Please copy every line of the entries below without changing anything. Leave the pictures out of your answer.

Collection entries:

▬▬▬

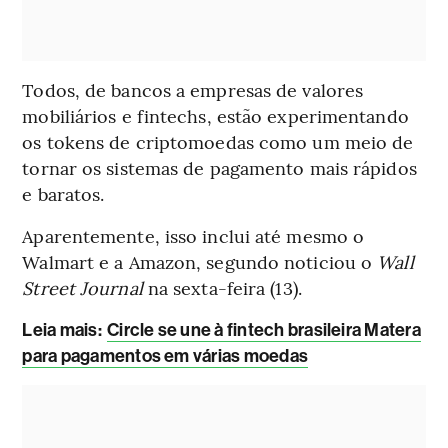
Todos, de bancos a empresas de valores
mobiliários e fintechs, estão experimentando
os tokens de criptomoedas como um meio de
tornar os sistemas de pagamento mais rápidos
e baratos.
Aparentemente, isso inclui até mesmo o
Walmart e a Amazon, segundo noticiou o
Wall
Street Journal
na sexta-feira (13).
Leia mais
:
Circle se une à fintech brasileira Matera
para pagamentos em várias moedas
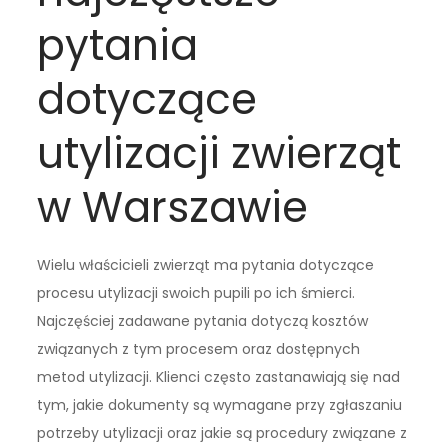
pytania
dotyczące
utylizacji zwierząt
w Warszawie
Wielu właścicieli zwierząt ma pytania dotyczące
procesu utylizacji swoich pupili po ich śmierci.
Najczęściej zadawane pytania dotyczą kosztów
związanych z tym procesem oraz dostępnych
metod utylizacji. Klienci często zastanawiają się nad
tym, jakie dokumenty są wymagane przy zgłaszaniu
potrzeby utylizacji oraz jakie są procedury związane z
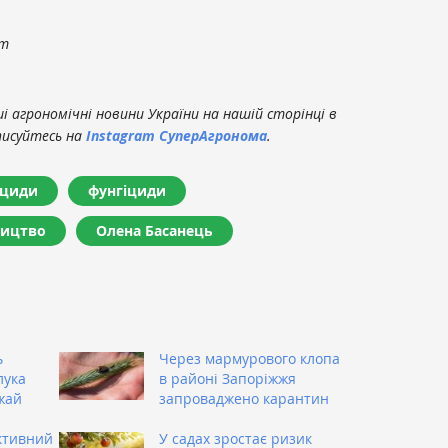
om
 агрономічні новини України на нашій сторінці в
писуйтесь на
Instagram СуперАгронома
.
ициди
фунгіциди
ництво
Олена Басанець
ь
Через мармурового клопа
лука
в районі Запоріжжя
жай
запроваджено карантин
ктивний
У садах зростає ризик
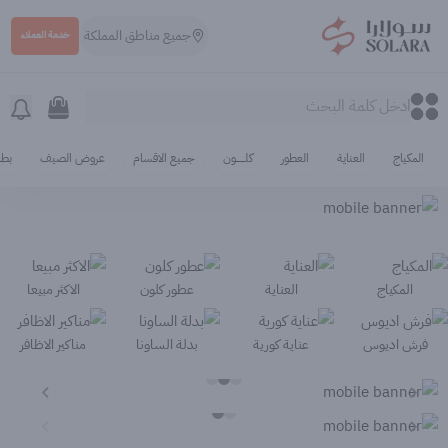
جميع مناطق المملكة
خدمة العملاء
سولارا
0
0
المكياج
العناية
العطور
كلـــــــــون
جميع الاقسام
عروض الصيف
بطا
المكياج
العناية
عطور كلون
الاكثر مبيعا
فرش اديوس
عناية كورية
بدلة الساونا
مناكير الاظافر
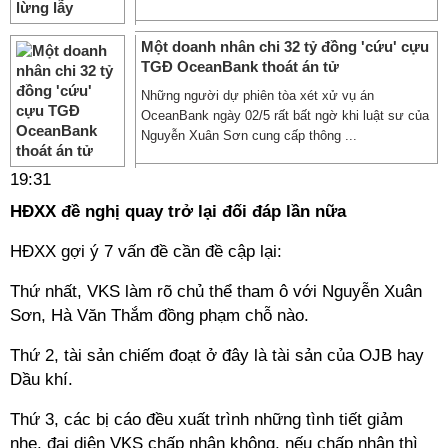
Một doanh nhân chi 32 tỷ đồng 'cứu' cựu
TGĐ OceanBank thoát án tử
Những người dự phiên tòa xét xử vụ án
OceanBank ngày 02/5 rất bất ngờ khi luật sư của
Nguyễn Xuân Sơn cung cấp thông ...
19:31
HĐXX đề nghị quay trở lại đối đáp lần nữa
HĐXX gợi ý 7 vấn đề cần đề cập lại:
Thứ nhất, VKS làm rõ chủ thể tham ô với Nguyễn Xuân
Sơn, Hà Văn Thắm đồng phạm chỗ nào.
Thứ 2, tài sản chiếm đoạt ở đây là tài sản của OJB hay
Dầu khí.
Thứ 3, các bị cáo đều xuất trình những tình tiết giảm
nhẹ, đại diện VKS chấp nhận không, nếu chấp nhận thì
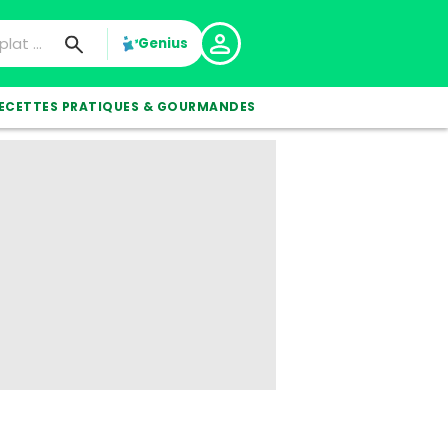
Genius
ECETTES PRATIQUES & GOURMANDES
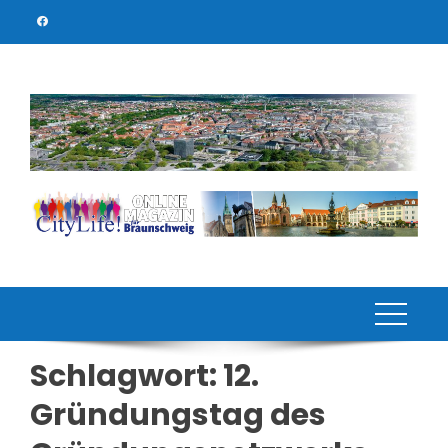
Skip
to
content
Schlagwort:
12.
Gründungstag des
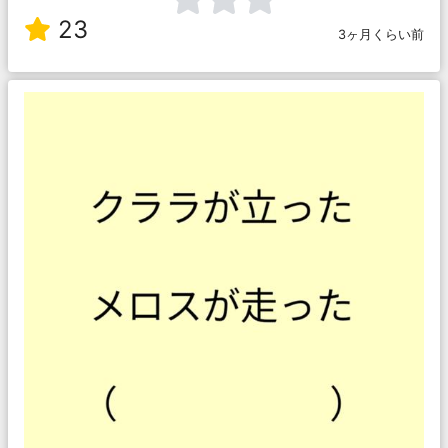
23
3ヶ月くらい前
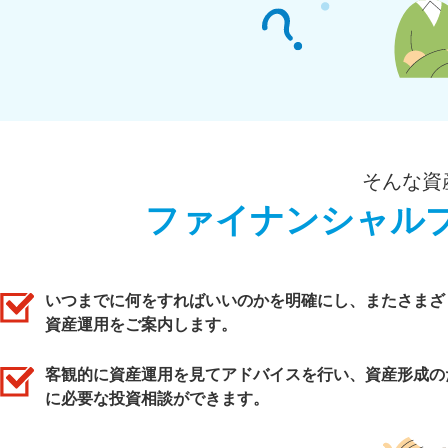
そんな資
ファイナンシャル
いつまでに何をすればいいのかを明確にし、またさまざ
資産運用をご案内します。
客観的に資産運用を見てアドバイスを行い、資産形成の
に必要な投資相談ができます。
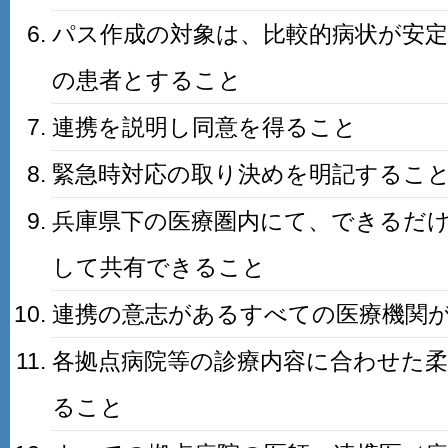
パス作成の対象は、比較的病状が安
の患者とすること
連携を説明し同意を得ること
緊急時対応の取り決めを明記するこ
兵庫県下の医療圏内にて、できるだ
して共有できること
連携の意志があるすべての医療機関
各拠点病院等の診療内容に合わせた
ること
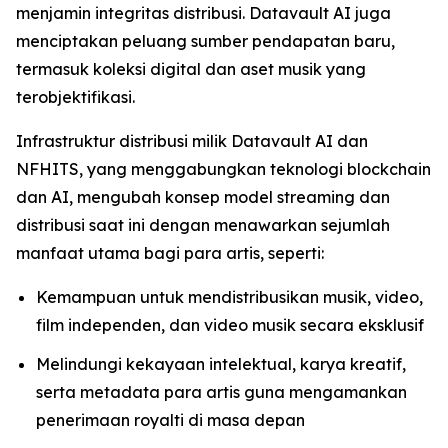
menjamin integritas distribusi. Datavault AI juga
menciptakan peluang sumber pendapatan baru,
termasuk koleksi digital dan aset musik yang
terobjektifikasi.
Infrastruktur distribusi milik Datavault AI dan
NFHITS, yang menggabungkan teknologi blockchain
dan AI, mengubah konsep model streaming dan
distribusi saat ini dengan menawarkan sejumlah
manfaat utama bagi para artis, seperti:
Kemampuan untuk mendistribusikan musik, video,
film independen, dan video musik secara eksklusif
Melindungi kekayaan intelektual, karya kreatif,
serta metadata para artis guna mengamankan
penerimaan royalti di masa depan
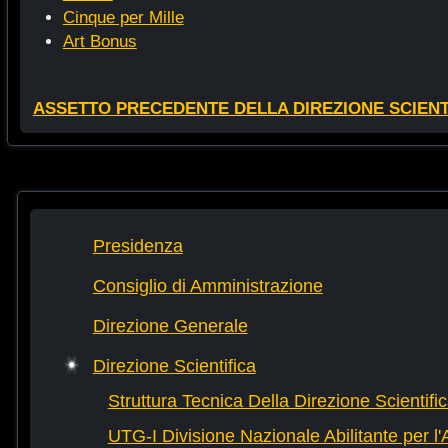
Cinque per Mille
Art Bonus
ASSETTO PRECEDENTE DELLA DIREZIONE SCIENTIF
Presidenza
Consiglio di Amministrazione
Direzione Generale
Direzione Scientifica
Struttura Tecnica Della Direzione Scientifi
UTG-I Divisione Nazionale Abilitante per l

▬▬▬

**Expected output:**
Todos, de bancos a empresas de valores
mobiliários e fintechs, estão experimentando
os tokens de criptomoedas como um meio de
tornar os sistemas de pagamento mais rápidos
e baratos.
Aparentemente, isso inclui até mesmo o
Walmart e a Amazon, segundo noticiou o
Wall
Street Journal
na sexta-feira (13).
Leia mais
:
Circle se une à fintech brasileira Matera
para pagamentos em várias moedas
pytania
dotyczące
utylizacji zwierząt
w Warszawie
Wielu właścicieli zwierząt ma pytania dotyczące
procesu utylizacji swoich pupili po ich śmierci.
Najczęściej zadawane pytania dotyczą kosztów
związanych z tym procesem oraz dostępnych
metod utylizacji. Klienci często zastanawiają się nad
tym, jakie dokumenty są wymagane przy zgłaszaniu
potrzeby utylizacji oraz jakie są procedury związane z
om
 агрономічні новини України на нашій сторінці в
писуйтесь на
Instagram СуперАгронома
.
ициди
фунгіциди
ництво
Олена Басанець
ь
Через мармурового клопа
лука
в районі Запоріжжя
жай
запроваджено карантин
ктивний
У садах зростає ризик
جميع مناطق المملكة
خدمة العملاء
سولارا
0
0
المكياج
العناية
العطور
كلـــــــــون
جميع الاقسام
عروض الصيف
بطا
المكياج
العناية
عطور كلون
الاكثر مبيعا
فرش اديوس
عناية كورية
بدلة الساونا
مناكير الاظافر
Một doanh nhân chi 32 tỷ đồng 'cứu' cựu
TGĐ OceanBank thoát án tử
Những người dự phiên tòa xét xử vụ án
OceanBank ngày 02/5 rất bất ngờ khi luật sư của
Nguyễn Xuân Sơn cung cấp thông ...
19:31
HĐXX đề nghị quay trở lại đối đáp lần nữa
HĐXX gợi ý 7 vấn đề cần đề cập lại:
Thứ nhất, VKS làm rõ chủ thể tham ô với Nguyễn Xuân
Sơn, Hà Văn Thắm đồng phạm chỗ nào.
Thứ 2, tài sản chiếm đoạt ở đây là tài sản của OJB hay
Dầu khí.
Thứ 3, các bị cáo đều xuất trình những tình tiết giảm
nhẹ, đại diện VKS chấp nhận không, nếu chấp nhận thì
Genius
ECETTES PRATIQUES & GOURMANDES
Skip
to
content
Schlagwort:
12.
Gründungstag des
23
3ヶ月くらい前
そんな資
ファイナンシャル
いつまでに何をすればいいのかを明確にし、またさまざ
資産運用をご案内します。
客観的に資産運用を見てアドバイスを行い、資産形成の
に必要な投資相談ができます。
パス作成の対象は、比較的病状が安
の患者とすること
連携を説明し同意を得ること
緊急時対応の取り決めを明記するこ
兵庫県下の医療圏内にて、できるだ
して共有できること
連携の意志があるすべての医療機関
各拠点病院等の診療内容に合わせた
ること
menjamin integritas distribusi. Datavault AI juga
menciptakan peluang sumber pendapatan baru,
termasuk koleksi digital dan aset musik yang
terobjektifikasi.
Infrastruktur distribusi milik Datavault AI dan
NFHITS, yang menggabungkan teknologi blockchain
dan AI, mengubah konsep model streaming dan
distribusi saat ini dengan menawarkan sejumlah
manfaat utama bagi para artis, seperti:
Kemampuan untuk mendistribusikan musik, video,
film independen, dan video musik secara eksklusif
Melindungi kekayaan intelektual, karya kreatif,
serta metadata para artis guna mengamankan
penerimaan royalti di masa depan
Cinque per Mille
Art Bonus
ASSETTO PRECEDENTE DELLA DIREZIONE SCIENTIF
Presidenza
Consiglio di Amministrazione
Direzione Generale
Direzione Scientifica
Struttura Tecnica Della Direzione Scientifi
UTG-I Divisione Nazionale Abilitante per l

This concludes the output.